- Excerto -
'''

Já no que diz respeito ao significado histórico da experiência republicana, a tarefa do coordenador da obra viu-se facilitada, pois apesar do exagero de se afirmar que da I República «sobraram sobretudo os símbolos da soberania nacional», a hiperbolização gerada pelas comemorações, que, objetivamente, pretenderam reinterpretar a Revolução e a República, sobrevalorizando o seu sentido histórico, abriu o flanco a tentativas contrárias de subvalorização. Apesar de não concordarmos com a classificação de quase insignificância, atribuída por este livro, aos resultados, contributos e sentidos do período histórico que vai de 1910 a 1926 – quanto mais não seja pelo facto de não nos parecer ser esta a perspetiva de análise em que se deve colocar o historiador – também não cremos que a mesma conjuntura da história de Portugal possa ser redefinida como uma «Terceira Fundação» construída agora a partir da Democracia.

 

RUTURA OU CONTINUIDADE? CONTINUIDADE, DIZEM ELES!

'''

- Tarefa A -
No excerto sobre a I República, que designação os autores recusam para redefinir a conjuntura de 1910 a 1926?
- Tarefa B -
Reescreva de forma mais breve o parágrafo do excerto sobre a I República que começa por «Já no que diz respeito ao significado histórico», mantendo os factos principais.
- Tarefa C -
Prossiga o excerto sobre a I República a partir do título «RUTURA OU CONTINUIDADE? CONTINUIDADE, DIZEM ELES!».

- Dados fornecidos -
'''

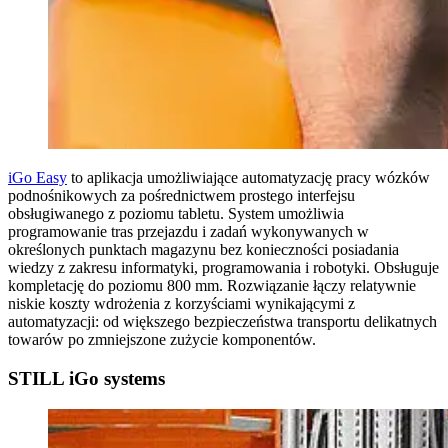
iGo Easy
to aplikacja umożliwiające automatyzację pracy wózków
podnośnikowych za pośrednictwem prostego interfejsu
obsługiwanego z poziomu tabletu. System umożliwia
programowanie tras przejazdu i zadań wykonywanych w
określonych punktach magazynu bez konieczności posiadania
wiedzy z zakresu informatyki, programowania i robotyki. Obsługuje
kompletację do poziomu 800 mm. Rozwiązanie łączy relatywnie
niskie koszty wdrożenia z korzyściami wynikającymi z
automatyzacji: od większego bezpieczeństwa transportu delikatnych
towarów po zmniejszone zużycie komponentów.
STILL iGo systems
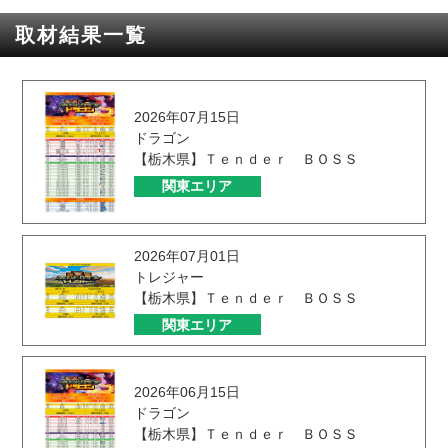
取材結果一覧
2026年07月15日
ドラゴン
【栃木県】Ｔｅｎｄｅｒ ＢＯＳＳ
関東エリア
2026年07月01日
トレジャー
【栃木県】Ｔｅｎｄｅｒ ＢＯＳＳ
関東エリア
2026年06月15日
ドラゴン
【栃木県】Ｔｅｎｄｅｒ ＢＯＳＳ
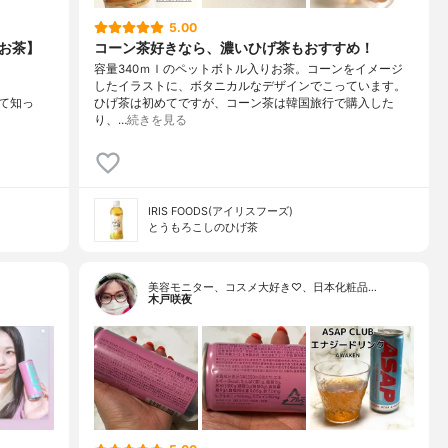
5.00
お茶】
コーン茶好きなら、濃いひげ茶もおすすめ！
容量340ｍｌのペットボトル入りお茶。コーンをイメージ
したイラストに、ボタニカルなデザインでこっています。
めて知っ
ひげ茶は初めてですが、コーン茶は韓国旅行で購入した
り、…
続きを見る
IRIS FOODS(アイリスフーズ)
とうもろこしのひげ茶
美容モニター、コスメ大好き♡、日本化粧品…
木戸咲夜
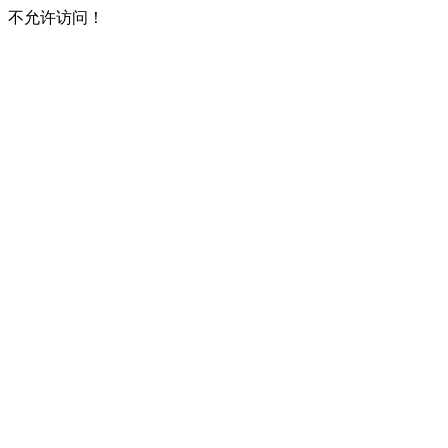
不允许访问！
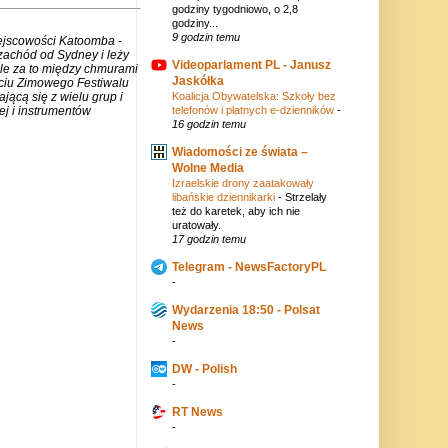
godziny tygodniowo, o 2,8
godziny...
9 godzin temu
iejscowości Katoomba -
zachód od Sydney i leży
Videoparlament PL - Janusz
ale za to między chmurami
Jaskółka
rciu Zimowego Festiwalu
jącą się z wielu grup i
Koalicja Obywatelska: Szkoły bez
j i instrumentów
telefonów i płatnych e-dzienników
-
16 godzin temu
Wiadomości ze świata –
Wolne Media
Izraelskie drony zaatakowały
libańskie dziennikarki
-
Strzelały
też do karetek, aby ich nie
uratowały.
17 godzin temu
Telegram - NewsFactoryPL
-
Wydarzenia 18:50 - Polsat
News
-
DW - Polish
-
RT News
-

'''

- Resposta final A -
«Terceira Fundação», construída a partir da Democracia.

- Resposta final B -
O coordenador da obra teve a tarefa facilitada quanto ao significado histórico da República. É exagerado afirmar que da I República «sobraram sobretudo os símbolos da soberania nacional». No entanto, as comemorações sobrevalorizaram a Revolução e a República, e isso abriu caminho a tentativas contrárias de subvalorização. Os autores discordam de que o livro considere quase insignificantes os resultados do período de 1910 a 1926. Também não aceitam que essa conjuntura seja redefinida como uma «Terceira Fundação» a partir da Democracia.

- Resposta final C -
Para o argumento sobre a continuidade que a I República terá representado face ao antecedente regime liberal, são várias as explicações encontradas por quase todos os colaboradores na obra. Fernando Martins elege antes de mais o caráter violento do início da República para elaborar, ao melhor estilo da história virtual, infelizmente, que se os republicanos tivessem agido de forma diferente, subentende-se, de forma mais pacífica, então todo o século xx português teria sido diferente, se calhar até nem teria existido Estado Novo. E dizemos infelizmente porque o texto parece terminar de forma abrupta, quando o melhor, uma perspetiva de história comparada, estava a ser esboçado. E essa perspetiva talvez pudesse levar, a opinião é nossa, à conclusão de que mais do que ser responsável pela queda do autoritarismo, talvez o republicanismo e a República tenham atrasado esse mesmo processo. No fundo, constituíram uma experiência quase em contraciclo com o caminho que então estava a ser trilhado por alguns países europeus na mesma época.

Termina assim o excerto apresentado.